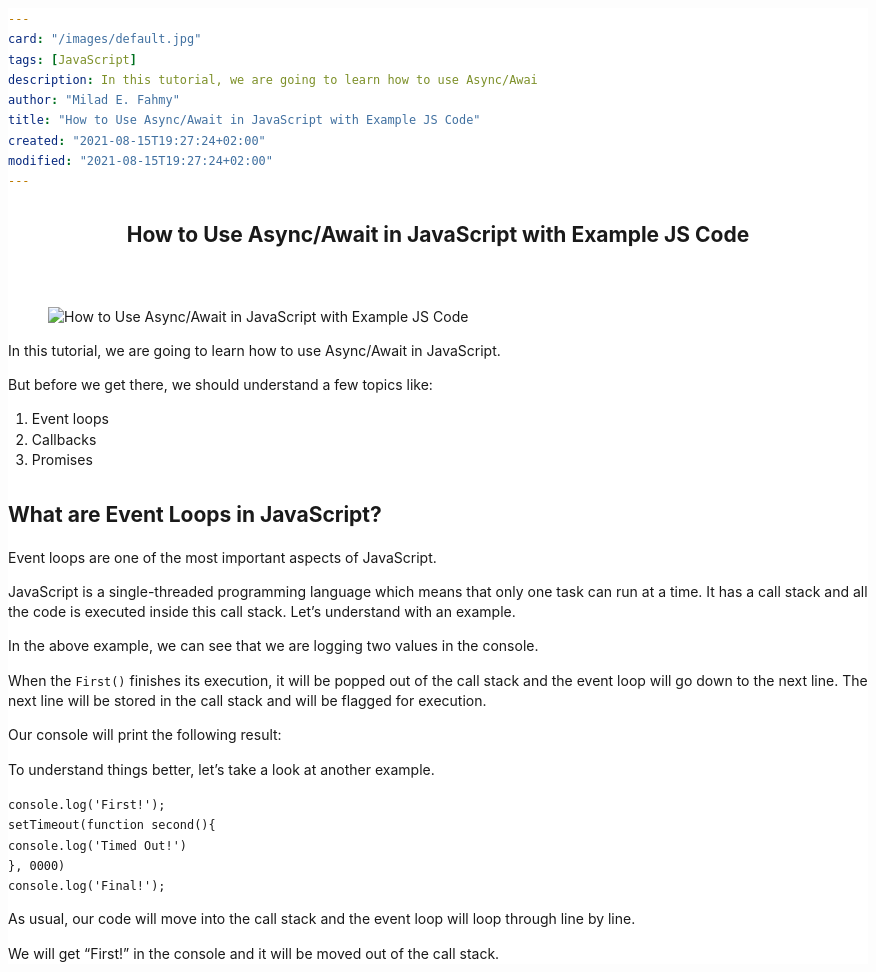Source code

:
 ```yaml
---
card: "/images/default.jpg"
tags: [JavaScript]
description: In this tutorial, we are going to learn how to use Async/Awai
author: "Milad E. Fahmy"
title: "How to Use Async/Await in JavaScript with Example JS Code"
created: "2021-08-15T19:27:24+02:00"
modified: "2021-08-15T19:27:24+02:00"
---
```

<div class="site-wrapper">
<main id="site-main" class="site-main outer">
<div class="inner">
<article class="post-full post tag-javascript ">
<header class="post-full-header">
<h1 class="post-full-title">How to Use Async/Await in JavaScript with Example JS Code</h1>
</header>
<figure class="post-full-image">
<picture>
<source media="(max-width: 700px)" sizes="1px" srcset="data:image/gif;base64,R0lGODlhAQABAIAAAAAAAP///yH5BAEAAAAALAAAAAABAAEAAAIBRAA7 1w">
<source media="(min-width: 701px)" sizes="(max-width: 800px) 400px,
(max-width: 1170px) 700px,
1400px" srcset="/news/content/images/size/w300/2021/01/Pink-Cute-Chic-Vintage-90s-Virtual-Trivia-Quiz-Presentations--12-.png 300w,
/news/content/images/size/w600/2021/01/Pink-Cute-Chic-Vintage-90s-Virtual-Trivia-Quiz-Presentations--12-.png 600w,
/news/content/images/size/w1000/2021/01/Pink-Cute-Chic-Vintage-90s-Virtual-Trivia-Quiz-Presentations--12-.png 1000w,
/news/content/images/size/w2000/2021/01/Pink-Cute-Chic-Vintage-90s-Virtual-Trivia-Quiz-Presentations--12-.png 2000w">
<img onerror="this.style.display='none'" src="/news/content/images/size/w2000/2021/01/Pink-Cute-Chic-Vintage-90s-Virtual-Trivia-Quiz-Presentations--12-.png" alt="How to Use Async/Await in JavaScript with Example JS Code">
</picture>
</figure>
<section class="post-full-content">
<div class="post-content">
<p>In this tutorial, we are going to learn how to use Async/Await in JavaScript.</p>
<p>But before we get there, we should understand a few topics like:</p>
<ol>
<li>Event loops</li>
<li>Callbacks</li>
<li>Promises</li>
</ol>
<h2 id="what-are-event-loops-in-javascript">What are Event Loops in JavaScript?</h2>
<p>Event loops are one of the most important aspects of JavaScript.</p>
<p>JavaScript is a single-threaded programming language which means that only one task can run at a time. It has a call stack and all the code is executed inside this call stack. Let’s understand with an example.</p>
<p>In the above example, we can see that we are logging two values in the console.</p>
<p>When the <code>First()</code> finishes its execution, it will be popped out of the call stack and the event loop will go down to the next line. The next line will be stored in the call stack and will be flagged for execution.</p>
<p>Our console will print the following result:</p>
<p>To understand things better, let’s take a look at another example.</p><pre><code class="language-JavaScript">console.log('First!');
setTimeout(function second(){
console.log('Timed Out!')
}, 0000)
console.log('Final!');</code></pre>
<p>As usual, our code will move into the call stack and the event loop will loop through line by line.</p>
<p>We will get “First!” in the console and it will be moved out of the call stack.</p>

--------------------

REQUIRED ACTION: Look through the entries above. Extract each line with the word "width".

RESULT FOR THIS TASK:
<source media="(max-width: 700px)" sizes="1px" srcset="data:image/gif;base64,R0lGODlhAQABAIAAAAAAAP///yH5BAEAAAAALAAAAAABAAEAAAIBRAA7 1w">
<source media="(min-width: 701px)" sizes="(max-width: 800px) 400px,
(max-width: 1170px) 700px,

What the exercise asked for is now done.